In de zomer van 1822 kwam de blinde schrijfster Petronella Moens in Utrecht wonen. Samen met Antje Camphuis vestigde ze zich eerst aan de Oudegracht, later het Oudkerkhof om in 1836 een paar bovenkamers te betrekken aan Nieuwegracht 30 – om de hoek van de Herenstraat. Daar stierf Moens op 4 januari 1843, een half jaar na het overlijden van Antje. Beide vrouwen eindigden in hetzelfde graf op begraafplaats Soestbergen aan de Gansstraat.

Sporen van lesbisch leven in het verleden zijn moeilijk te vinden. Vrouwen zijn zelden veroordeeld vanwege sodomie, hoewel die ‘misdaad’ ook seks tussen vrouwen omvatte. In de praktijk werden vooral mannen vervolgd, maar in de jaren 1790 zijn in Amsterdam dertien vrouwen veroordeeld vanwege ‘onnatuurlyke vuyle verrichtingen’.

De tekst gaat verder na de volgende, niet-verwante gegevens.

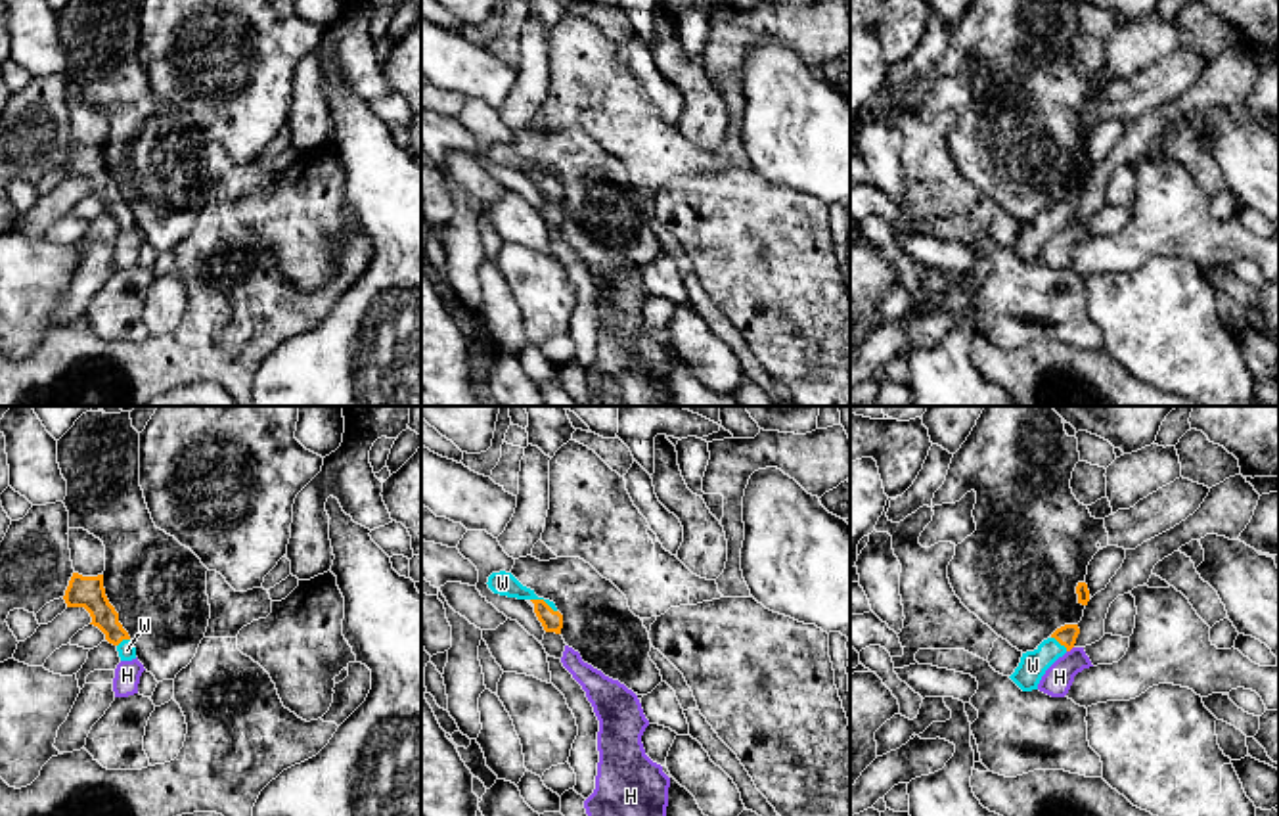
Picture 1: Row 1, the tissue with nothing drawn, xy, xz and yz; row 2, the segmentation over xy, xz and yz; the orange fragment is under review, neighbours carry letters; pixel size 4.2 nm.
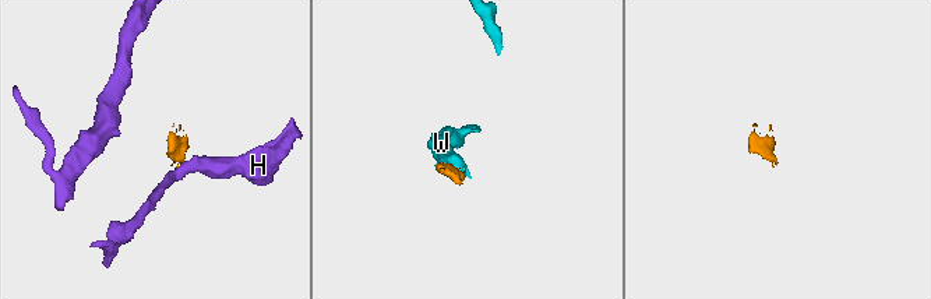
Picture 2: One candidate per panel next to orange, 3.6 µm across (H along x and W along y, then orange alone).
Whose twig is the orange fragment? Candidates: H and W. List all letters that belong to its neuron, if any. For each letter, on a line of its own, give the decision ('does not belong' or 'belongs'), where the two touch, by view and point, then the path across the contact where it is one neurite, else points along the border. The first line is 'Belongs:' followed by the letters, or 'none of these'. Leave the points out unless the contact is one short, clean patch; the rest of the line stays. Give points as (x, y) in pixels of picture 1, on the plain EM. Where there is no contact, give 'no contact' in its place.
Belongs: W
H: does not belong; contact yz (1069, 221); border yz (1073, 217), (1067, 223)
W: belongs; contact xz (542, 171); way xz (552, 192), (542, 171), (502, 154)

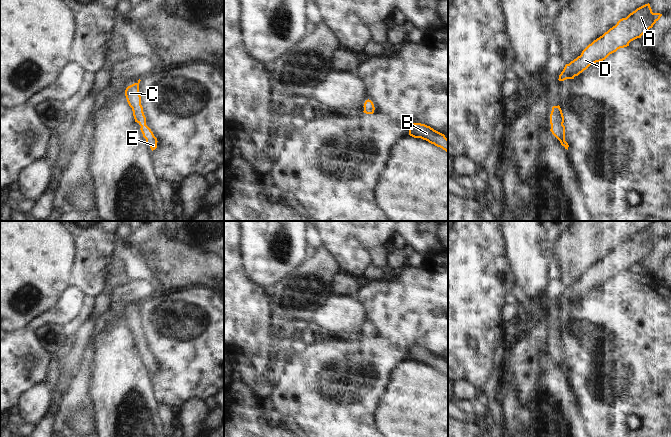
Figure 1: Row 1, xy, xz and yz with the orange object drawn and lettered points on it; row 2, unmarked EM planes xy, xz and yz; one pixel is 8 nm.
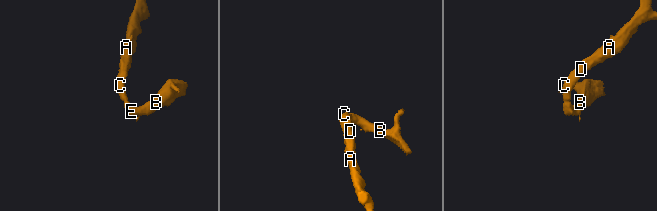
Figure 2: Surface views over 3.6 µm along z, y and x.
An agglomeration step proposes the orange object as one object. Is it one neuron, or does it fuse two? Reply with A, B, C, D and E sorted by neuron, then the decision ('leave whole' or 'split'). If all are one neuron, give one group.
groups A B C D E; leave whole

Een extra complicatie is dat de labels lesbisch en homoseksueel pas in de 19e eeuw zijn uitgevonden. Veel historici vragen zich daarom af of het wel mogelijk en wenselijk is om die etiketten te plakken op mensen uit een verder verleden, zoals Petronella Moens. Zij onderhield tijdens haar leven diepe vriendschappen met vrouwen, maar kunnen of mogen we die lesbisch of queer noemen? Die vraag zal wel nooit beantwoord kunnen worden, maar het is duidelijk dat Petronella ‘anders’ was.

 

Jeugd

Petronella Moens werd op 16 november 1762 geboren in Kubaard bij Bolsward, als tweede dochter van Maria Lyklama à Nijholt en de hervormde dominee Petrus Moens. In 1764 werd vader Moens beroepen in Aardenburg en verhuisde het gezin naar dit stadje in Zeeuws-Vlaanderen.

Toen Petronella 4 jaar was, stierf haar moeder in het kraambed. Baby Baukje Maria bleef leven, maar niet veel later kreeg Petronella pokken en werd zij vrijwel blind. Desondanks leerde ze schrijven. Haar vader schreef de letters in haar hand, waarna Petronella de lettervormen oefende met spelden op een kussen.

Vader Moens was een kind van de Verlichting. In Aardenburg was hij betrokken bij een lokale voorloper van de in 1784 opgerichte Maatschappij tot Nut van ’t Algemeen. Zelf had Moens een uitgebreide bibliotheek waaruit Petronella werd voorgelezen. Zo maakte zij kennis met de werken van kerkvaders, klassiekers uit de Nederlandse literatuur en eigentijdse schrijvers, zoals Aagje Deken en Betje Wolff – ook wel bekend als ‘Beemster Sappho’.

 

Schrijfster

Als tiener schreef Petronella haar eerste gedichten die werden uitgeschreven door haar vader of haar zussen. In 1785, toen ze 23 jaar was, won ze de gouden medaille van een Amsterdams Dicht- en Letterlievend Genootschap voor haar gedicht ‘De waare Christen’.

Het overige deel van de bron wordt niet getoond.